Mandela, Negarawan Sejati

Seorang pria, yang dipenjara selama 27 tahun, memiliki masalah dengan paru sejak masih menjalani kehidupan penjara di Robben Island. Kisah hidupnya yang luar biasa dan selera humor yang unik telah menempatkannya dalam deretan pemimpin karismatik yang memikat kalangan global.  Nelson Mandela, meninggal pada usia 95 tahun, Kamis (5/12/2013) malam waktu setempat atau Jumat (6/12/2013) pagi waktu Indonesia.

Sempat dianggap sebagai teroris oleh Amerika Serikat dan Inggris atas dukungannya terhadap aksi kekerasan yang ditujukan kepada rezim apartheid, hari ini Mandela justru menjadi ikon moral yang nyaris tak mengundang cela dari mana pun.

Mandela adalah pemenang Nobel Perdamaian untuk perjuangannya di Afrika Selatan. Sebagai pemimpin Kongres Nasional Afrika (ANC), Mandela harus meringkuk di penjara selama 27 tahun dan baru bebas pada 1990.


Negosiasi dengan pemerintahan kulit putih mengantarkan Mandela menjadi Presiden Afrika Selatan melalui pemilu multirasial pertama di negara itu pada 1994.
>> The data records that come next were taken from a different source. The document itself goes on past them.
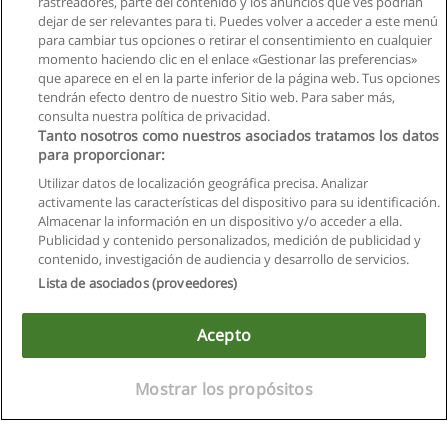
rastreadores, parte del contenido y los anuncios que ves podrían
dejar de ser relevantes para ti. Puedes volver a acceder a este menú
para cambiar tus opciones o retirar el consentimiento en cualquier
momento haciendo clic en el enlace «Gestionar las preferencias»
que aparece en el en la parte inferior de la página web. Tus opciones
tendrán efecto dentro de nuestro Sitio web. Para saber más,
consulta nuestra política de privacidad.
Tanto nosotros como nuestros asociados tratamos los datos
para proporcionar:
Utilizar datos de localización geográfica precisa. Analizar
activamente las características del dispositivo para su identificación.
Almacenar la información en un dispositivo y/o acceder a ella.
Reglas de uso
Publicidad y contenido personalizados, medición de publicidad y
contenido, investigación de audiencia y desarrollo de servicios.
Privacidad de datos
Lista de asociados (proveedores)
Contactar con Educaedu
Acepto
Copyright © Educaedu Business S.L. - CIF : B-95610580: -
www.educaedu.com.ec
Mostrar los propósitos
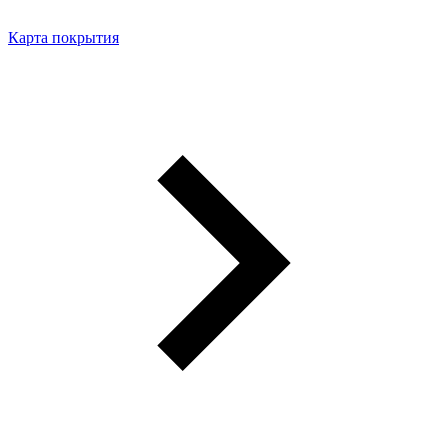
Карта покрытия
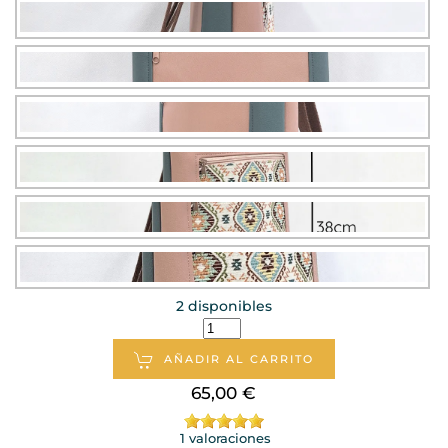
2 disponibles
AÑADIR AL CARRITO
65,00 €
1 valoraciones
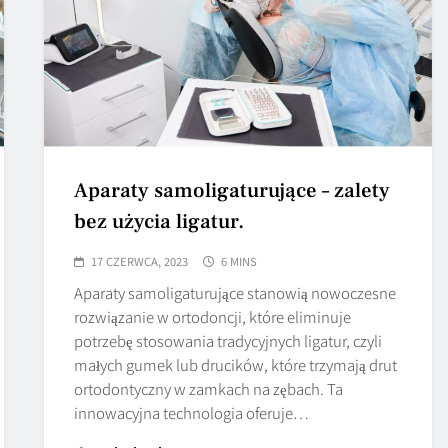
Aparaty samoligaturujące – zalety
bez użycia ligatur.
17 CZERWCA, 2023
6 MINS
Aparaty samoligaturujące stanowią nowoczesne
rozwiązanie w ortodoncji, które eliminuje
potrzebę stosowania tradycyjnych ligatur, czyli
małych gumek lub drucików, które trzymają drut
ortodontyczny w zamkach na zębach. Ta
innowacyjna technologia oferuje…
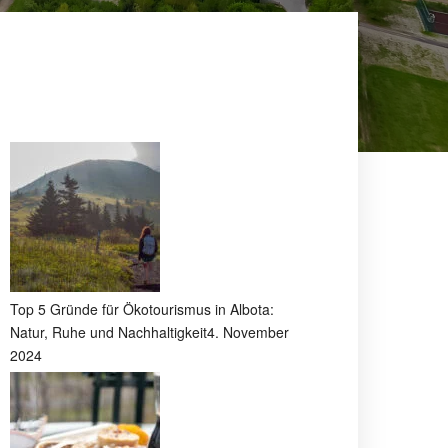
Top 5 Gründe für Ökotourismus in Albota:
Natur, Ruhe und Nachhaltigkeit
4. November
2024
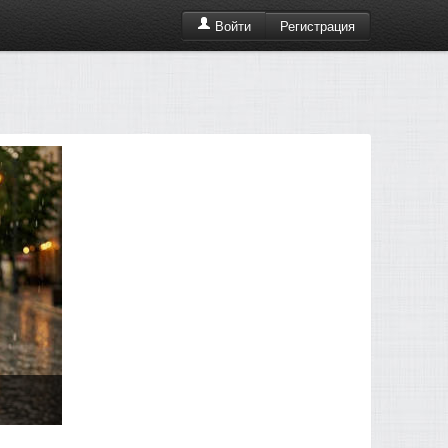
Регистрация
Войти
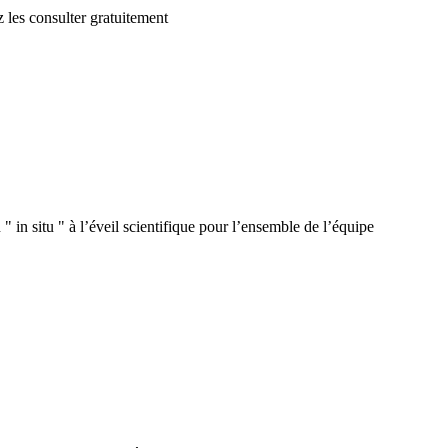
 les consulter gratuitement
 in situ " à l’éveil scientifique pour l’ensemble de l’équipe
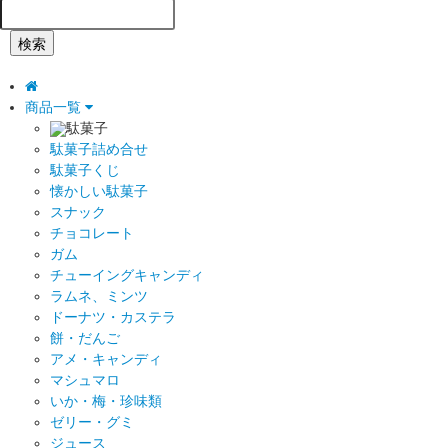
検索
商品一覧
駄菓子
駄菓子詰め合せ
駄菓子くじ
懐かしい駄菓子
スナック
チョコレート
ガム
チューイングキャンディ
ラムネ、ミンツ
ドーナツ・カステラ
餅・だんご
アメ・キャンディ
マシュマロ
いか・梅・珍味類
ゼリー・グミ
ジュース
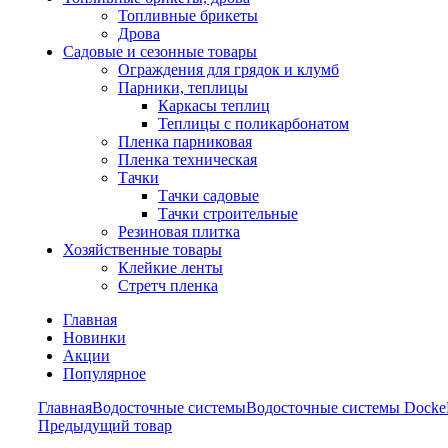
Топливные брикеты
Дрова
Садовые и сезонные товары
Ограждения для грядок и клумб
Парники, теплицы
Каркасы теплиц
Теплицы с поликарбонатом
Пленка парниковая
Пленка техническая
Тачки
Тачки садовые
Тачки строительные
Резиновая плитка
Хозяйственные товары
Клейкие ленты
Стретч пленка
Главная
Новинки
Акции
Популярное
Главная
Водосточные системы
Водосточные системы Docke
Предыдущий товар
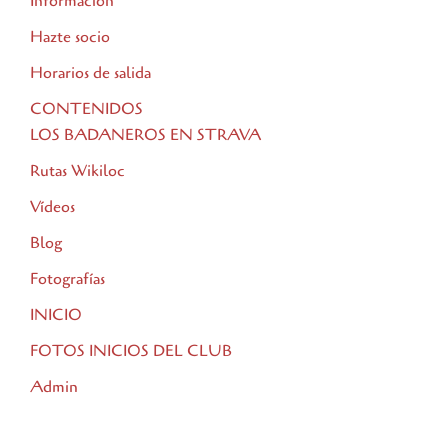
Información
Hazte socio
Horarios de salida
CONTENIDOS
LOS BADANEROS EN STRAVA
Rutas Wikiloc
Vídeos
Blog
Fotografías
INICIO
FOTOS INICIOS DEL CLUB
Admin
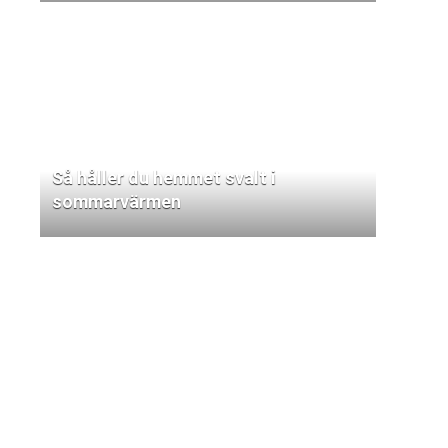
Så håller du hemmet svalt i
sommarvärmen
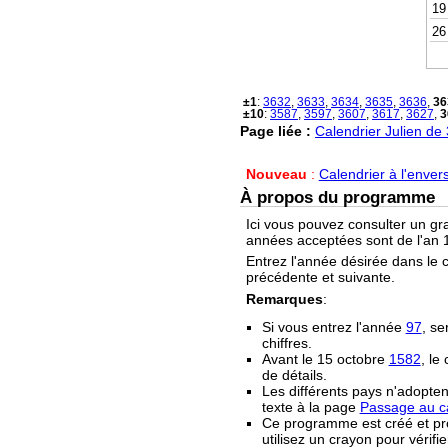
19
26
±1
:
3632
,
3633
,
3634
,
3635
,
3636
,
36
±10
:
3587
,
3597
,
3607
,
3617
,
3627
,
3
Page liée :
Calendrier Julien de
Nouveau
:
Calendrier à l'enver
À propos du programme
Ici vous pouvez consulter un gr
années acceptées sont de l'an 1
Entrez l'année désirée dans le 
précédente et suivante.
Remarques
:
Si vous entrez l'année
97
, se
chiffres.
Avant le 15 octobre
1582
, le
de détails.
Les différents pays n'adopten
texte à la page
Passage au ca
Ce programme est créé et prop
utilisez un crayon pour vérifie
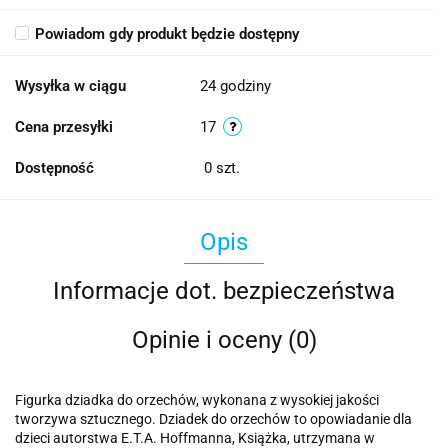
Powiadom gdy produkt będzie dostępny
Wysyłka w ciągu
24 godziny
Cena przesyłki
17
Dostępność
0
szt.
Opis
Informacje dot. bezpieczeństwa
Opinie i oceny (0)
Figurka dziadka do orzechów, wykonana z wysokiej jakości
tworzywa sztucznego. Dziadek do orzechów to opowiadanie dla
dzieci autorstwa E.T.A. Hoffmanna, Książka, utrzymana w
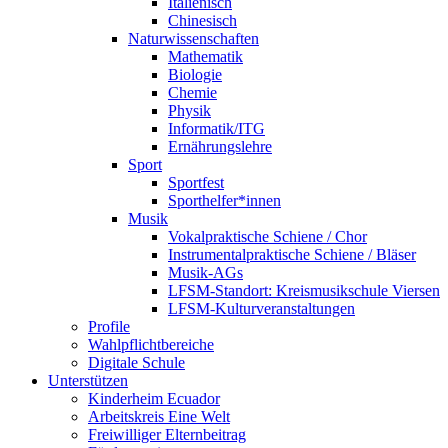
Italienisch
Chinesisch
Naturwissenschaften
Mathematik
Biologie
Chemie
Physik
Informatik/ITG
Ernährungslehre
Sport
Sportfest
Sporthelfer*innen
Musik
Vokalpraktische Schiene / Chor
Instrumentalpraktische Schiene / Bläser
Musik-AGs
LFSM-Standort: Kreismusikschule Viersen
LFSM-Kulturveranstaltungen
Profile
Wahlpflichtbereiche
Digitale Schule
Unterstützen
Kinderheim Ecuador
Arbeitskreis Eine Welt
Freiwilliger Elternbeitrag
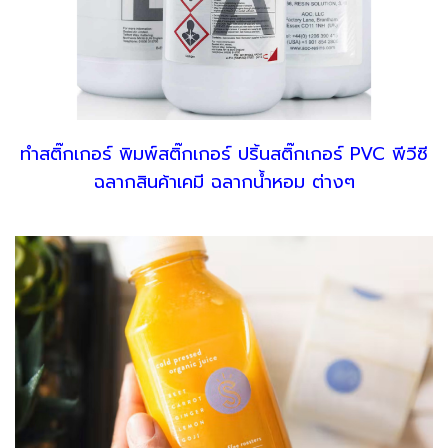
ทำสติ๊กเกอร์ พิมพ์สติ๊กเกอร์ ปริ้นสติ๊กเกอร์ PVC พีวีซี
ฉลากสินค้าเคมี ฉลากน้ำหอม ต่างๆ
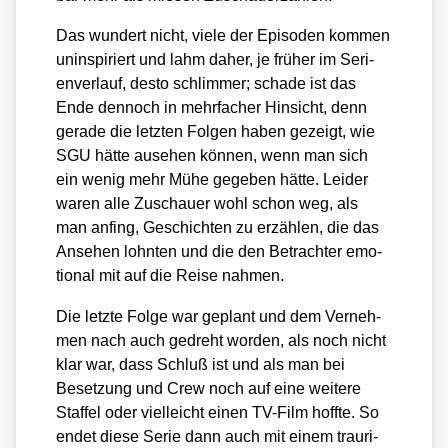
Das wun­dert nicht, vie­le der Epi­so­den kom­men
unin­spi­riert und lahm daher, je frü­her im Seri­
en­ver­lauf, des­to schlim­mer; scha­de ist das
Ende den­noch in mehr­fa­cher Hin­sicht, denn
gera­de die letz­ten Fol­gen haben gezeigt, wie
SGU hät­te aus­e­hen kön­nen, wenn man sich
ein wenig mehr Mühe gege­ben hät­te. Lei­der
waren alle Zuschau­er wohl schon weg, als
man anfing, Geschich­ten zu erzäh­len, die das
Anse­hen lohn­ten und die den Betrach­ter emo­
tio­nal mit auf die Rei­se nah­men.
Die letz­te Fol­ge war geplant und dem Ver­neh­
men nach auch gedreht wor­den, als noch nicht
klar war, dass Schluß ist und als man bei
Beset­zung und Crew noch auf eine wei­te­re
Staf­fel oder viel­leicht einen TV-Film hoff­te. So
endet die­se Serie dann auch mit einem trau­ri­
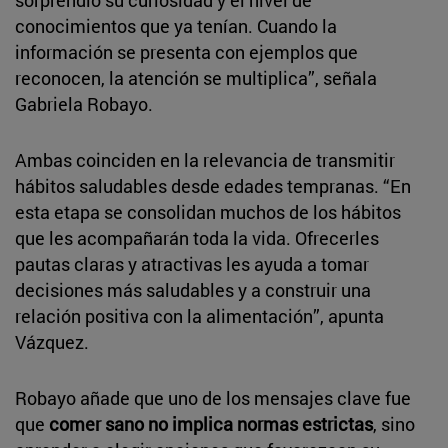
conocimientos que ya tenían. Cuando la
información se presenta con ejemplos que
reconocen, la atención se multiplica”, señala
Gabriela Robayo.
Ambas coinciden en la relevancia de transmitir
hábitos saludables desde edades tempranas. “En
esta etapa se consolidan muchos de los hábitos
que les acompañarán toda la vida. Ofrecerles
pautas claras y atractivas les ayuda a tomar
decisiones más saludables y a construir una
relación positiva con la alimentación”, apunta
Vázquez.
Robayo añade que uno de los mensajes clave fue
que
comer sano no implica normas estrictas
, sino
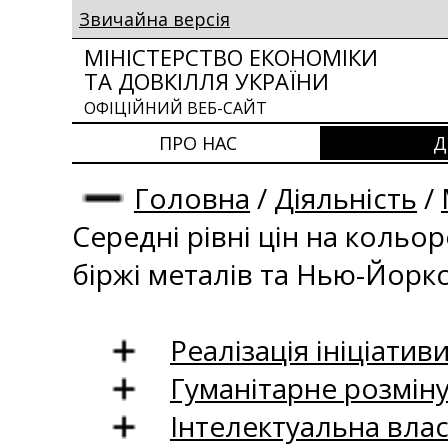
Звичайна версія
МІНІСТЕРСТВО ЕКОНОМІКИ
ТА ДОВКІЛЛЯ УКРАЇНИ
ОФІЦІЙНИЙ ВЕБ-САЙТ
ПРО НАС
Д
Головна
/
Діяльність
/
Середні рівні цін на кольо
біржі металів та Нью-Йоркс
Реалізація ініціативи
Гуманітарне розмін
Інтелектуальна влас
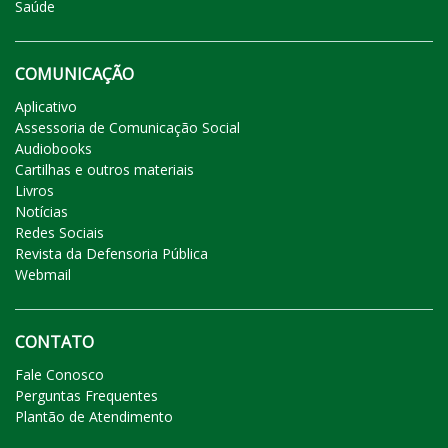
Saúde
COMUNICAÇÃO
Aplicativo
Assessoria de Comunicação Social
Audiobooks
Cartilhas e outros materiais
Livros
Notícias
Redes Sociais
Revista da Defensoria Pública
Webmail
CONTATO
Fale Conosco
Perguntas Frequentes
Plantão de Atendimento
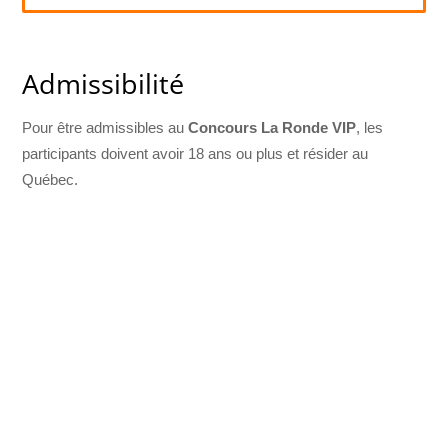
Admissibilité
Pour être admissibles au
Concours La Ronde VIP
, les
participants doivent avoir 18 ans ou plus et résider au
Québec.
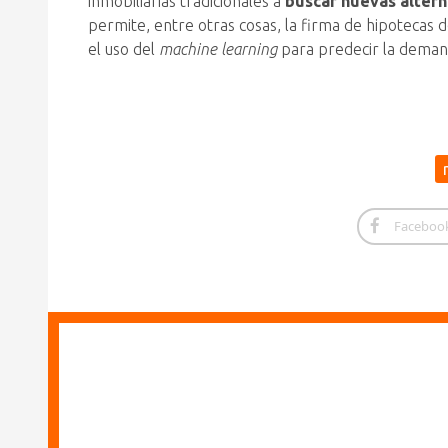
inmobiliarias tradicionales a
buscar nuevas alterna
permite, entre otras cosas, la firma de hipotecas d
el uso del
machine learning
para predecir la deman
Faceboo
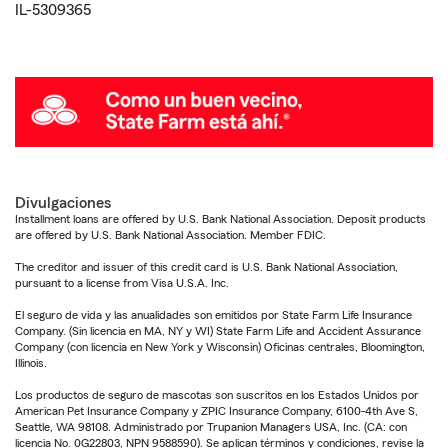
IL-5309365
Divulgaciones
Installment loans are offered by U.S. Bank National Association. Deposit products
are offered by U.S. Bank National Association. Member FDIC.
The creditor and issuer of this credit card is U.S. Bank National Association,
pursuant to a license from Visa U.S.A. Inc.
El seguro de vida y las anualidades son emitidos por State Farm Life Insurance
Company. (Sin licencia en MA, NY y WI) State Farm Life and Accident Assurance
Company (con licencia en New York y Wisconsin) Oficinas centrales, Bloomington,
Illinois.
Los productos de seguro de mascotas son suscritos en los Estados Unidos por
American Pet Insurance Company y ZPIC Insurance Company, 6100-4th Ave S,
Seattle, WA 98108. Administrado por Trupanion Managers USA, Inc. (CA: con
licencia No. 0G22803, NPN 9588590). Se aplican términos y condiciones, revise la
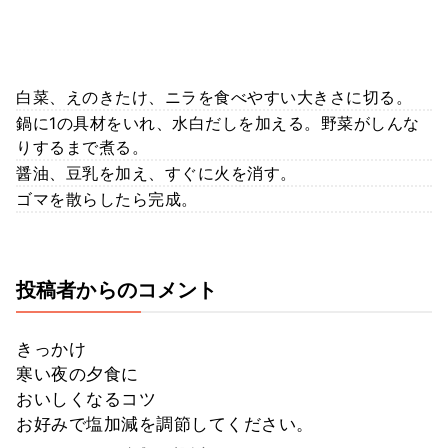
白菜、えのきたけ、ニラを食べやすい大きさに切る。
鍋に1の具材をいれ、水白だしを加える。野菜がしんな
りするまで煮る。
醤油、豆乳を加え、すぐに火を消す。
ゴマを散らしたら完成。
投稿者からのコメント
きっかけ
寒い夜の夕食に
おいしくなるコツ
お好みで塩加減を調節してください。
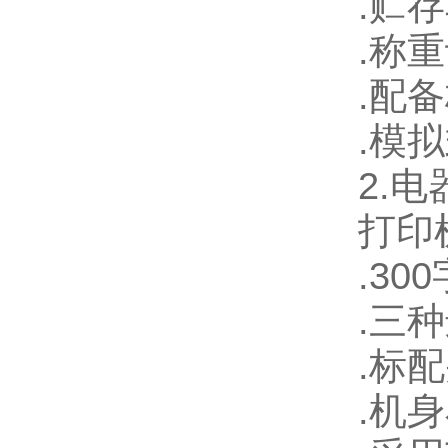
.
贮存
.
称重
.
配备
.
模拟
2.
电
打印
.300
.
三种
.
标配
.
机身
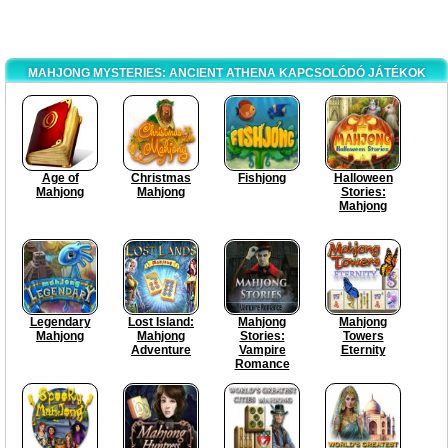
MAHJONG MYSTERIES: ANCIENT ATHENA KAPCSOLÓDÓ JÁTÉKOK
Age of
Christmas
Fishjong
Halloween
Mahjong
Mahjong
Stories:
Mahjong
Legendary
Lost Island:
Mahjong
Mahjong
Mahjong
Mahjong
Stories:
Towers
Adventure
Vampire
Eternity
Romance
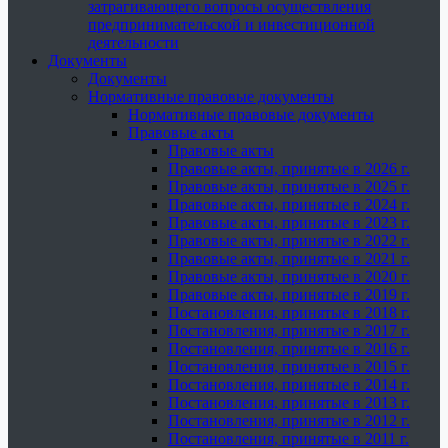
затрагивающего вопросы осуществления
предпринимательской и инвестиционной
деятельности
Документы
Документы
Нормативные правовые документы
Нормативные правовые документы
Правовые акты
Правовые акты
Правовые акты, принятые в 2026 г.
Правовые акты, принятые в 2025 г.
Правовые акты, принятые в 2024 г.
Правовые акты, принятые в 2023 г.
Правовые акты, принятые в 2022 г.
Правовые акты, принятые в 2021 г.
Правовые акты, принятые в 2020 г.
Правовые акты, принятые в 2019 г.
Постановления, принятые в 2018 г.
Постановления, принятые в 2017 г.
Постановления, принятые в 2016 г.
Постановления, принятые в 2015 г.
Постановления, принятые в 2014 г.
Постановления, принятые в 2013 г.
Постановления, принятые в 2012 г.
Постановления, принятые в 2011 г.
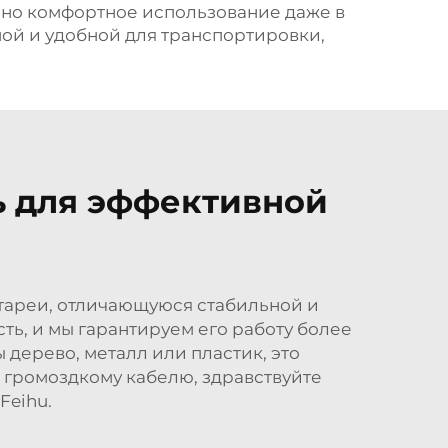
ьно комфортное использование даже в
ой и удобной для транспортировки,
ь для эффективной
атареи, отличающуюся стабильной и
ть, и мы гарантируем его работу более
дерево, металл или пластик, это
 громоздкому кабелю, здравствуйте
Feihu.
Meski demikian, Mandela hanya menjadi presiden untuk satu periode.
Dengan kharisma dan kekuasaannya, beliau bisa menjadi Presiden berkali-kali karena karena konstitusi tidak mengatur itu. Namun, dia memilih menjadi Presiden sekali saja. Dia memikirkan pentingnya regenerasi dan tumbuhnya pemimpin-pemimpin baru. Seorang Mandela yang luar biasa.  namun begitu, sesudahnya dia menjadi negarawan, berkeliling memimpin kampanye melawan AIDS, dan akhirnya pensiun dari kegiatan publik pada 2004.
"Ketika ia keluar dari penjara, orang menemukan bahwa ia adalah semua hal yang mereka harapkan, dan (bahkan) melebihi (harapan itu)," ujar sesama peraih Nobel Perdamaian, Uskup Agung Desmond Tutu. "Ia adalah negarawan yang paling dikagumi dan dihormati di dunia dan salah satu manusia terbesar untuk berjalan di bumi ini,"

 
Mandela juga akan dikenang sebagai tokoh bangsa Afrika yang ikut mempromosikan batik, salah satu budaya khas yang dimiliki Indonesia. Seakan, rakyat Indonesia mengenang Nelson Mandela dan Batik sebagai dua hal yang tak terpisahkan.
Dalam kaitan promosi batik, Mandela jelas sangat berjasa. Dia memperkenalkan batik ke dunia. Mandela mencintai batik lebih dari orang Indonesia.